Однако, как явствовало из нынешнего, истинное его положение довольно далеко отстояло от той замечательной картины, что рисовало некогда воображение Манилова, коей потчевал он в своё время и Павла Ивановича.
— Что же это он у тебя на цепи сидит, ровно собака? — спросил Чичиков у лавочницы, не подавая, однако ,виду, что может быть знаком с несчастным, уж отправившимся в кладовую за нужною Павлу Ивановичу безделицею.
— Да как же, батюшка, без цепи—то? Ведь не ровен час, сбежит, а мне тогда ответ держать перед полицеймейстером. Ведь он, как есть, вор! Не глядите, что с виду хилый, а у купца Какушкина цельную подводу с репою свёз со двора. Впрягся наместо коня и поволок, так что только у главного тракту и споймали, — отвечала лавочница, весьма подробно и правдиво пересказавши ту историю, что приключилась с Плюшкиным.
— Вот ежели бы кто уплатил за него пятьсот целковых, его, стало быть, и отпустили бы под залог. Только толку, я вам скажу, в том никакого нету. Потому как тут же чего—нибудь сопрёт сызнова, и сызнова же и попадётся. Уж кажись и наказан, и кажный день его от меня обратно в острог забирают, ан нет, засунет себе под армяк то одно, то другое, так что иной раз и не углядишь, — посетовала лавочница.

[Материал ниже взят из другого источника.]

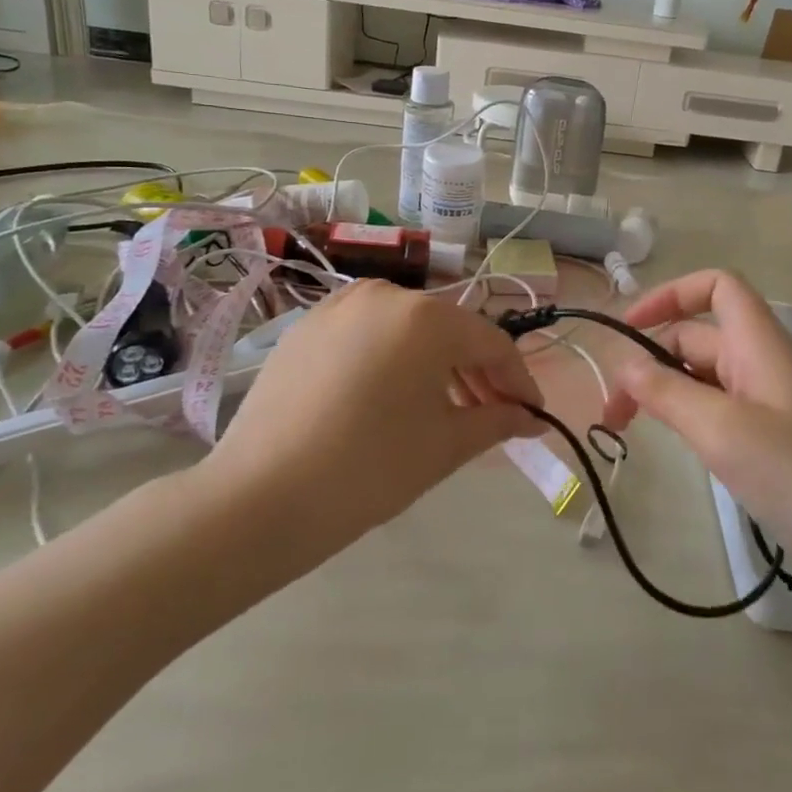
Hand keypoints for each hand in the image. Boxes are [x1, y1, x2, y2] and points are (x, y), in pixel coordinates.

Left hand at [200, 281, 544, 550]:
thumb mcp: (446, 445)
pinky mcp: (307, 326)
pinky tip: (391, 398)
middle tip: (492, 416)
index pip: (492, 343)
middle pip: (450, 332)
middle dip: (478, 373)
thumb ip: (497, 421)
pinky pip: (369, 335)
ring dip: (436, 365)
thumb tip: (530, 418)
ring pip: (408, 330)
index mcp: (427, 317)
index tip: (532, 415)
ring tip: (445, 410)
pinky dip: (393, 360)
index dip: (519, 380)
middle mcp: (386, 294)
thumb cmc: (370, 468)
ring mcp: (340, 306)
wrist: (259, 497)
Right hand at [604, 270, 791, 571]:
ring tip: (632, 432)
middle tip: (613, 414)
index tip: (628, 330)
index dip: (671, 295)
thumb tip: (623, 364)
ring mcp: (772, 404)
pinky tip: (680, 449)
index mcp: (759, 344)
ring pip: (706, 378)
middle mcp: (764, 364)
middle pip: (699, 337)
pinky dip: (692, 419)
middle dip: (651, 362)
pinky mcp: (777, 442)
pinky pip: (723, 412)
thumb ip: (667, 392)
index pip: (717, 287)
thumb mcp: (723, 430)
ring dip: (666, 393)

Тут в лавке вновь раздался звон цепей и Плюшкин, с горящею свечою в дрожащей руке, появился из кладовой, сказавши, что не нашёл нужного Чичикову предмета, кажется то были сапожные щётки. Лавочница тут же накинулась на него с бранью, стукнувши довольно сильно по горбатой спине, так что разве не гул пошёл по лавке. Но Плюшкин, точно бы не слыша брани и не чуя побоев, уставился на Павла Ивановича водянистыми своими глазами.
— Батюшка, спаситель мой! — проговорил он хриплым, срывающимся на слезу голосом. – Это вы! Это вы! Я вас признал, голубчика! Ангела, посланного мне Господом! Батюшка, заберите меня отсюда, я не могу тут! Я гибну! Уж мне недолго осталось, не хочу подыхать, как собака на протухлой соломе! Хочу, чтобы кровать была настоящая и простыня, и всё прочее, как положено! — плача говорил Плюшкин, и свеча тряслась и мигала в тонкой старческой его руке.
— Так, стало быть, судырь, вы его знакомый? — спросила лавочница и, увидавши, как вспыхнуло краскою и пошло пятнами лицо у Павла Ивановича, кивнувши головою, сказала. — Ага, так и есть: знакомец!
И тут же сменивши прежний свой тон на ласково примирительный и вторя Плюшкину, которого минутою назад бранила самою чёрною бранью, принялась уговаривать Чичикова «выкупить» старичка, расхваливая того на все лады, словно тот был ещё какой товар, завалявшийся в её лавке. Однако Чичиков состроивши во чертах чела своего выражение каменное, охладил ея пыл, заявивши, что никогда не имел счастья быть знакомым с посаженным на цепь Плюшкиным, а посему никого ни спасать, ни выкупать не намерен.
— На то у вас должны иметься настоящие знакомые, а не вымышленные, да к тому же ещё и родственники! Вот к ним и обращайтесь! — сказал Чичиков, вознамерившись покинуть лавку.
На что Плюшкин, зарыдавши в голос, юркими семенящими шажками оббежал вкруг прилавка и бросившись на пол лавки обвил сапоги Павла Ивановича костлявыми своими руками, в коих обнаружилась немалая сила, вследствие чего Чичиков не сумел сдвинуться с места, чему был удивлён.